**Activity**: Count the lines in the rows below that contain the string "unsere", treating uppercase and lowercase as different. Reply with the number only.

[[ Data to use open ]]

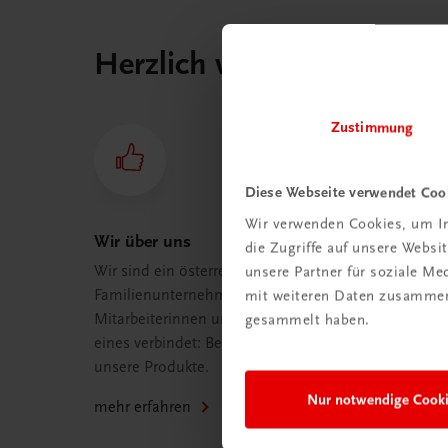
Herzlich willkommen bei
Zustimmung
Diese Webseite verwendet Coo
Wir verwenden Cookies, um In
Wir über uns
die Zugriffe auf unsere Webs
Wir sind ein österreichisches
unsere Partner für soziale M
Familienunternehmen mit 75
mit weiteren Daten zusammen,
Mitarbeiterinnen und Mitarbeitern, die
gesammelt haben.
eines verbindet: Begeisterung für
unsere Produkte.
Nur notwendige Cook
mehr erfahren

[[ Data to use closed ]]

**Exercise result**: 3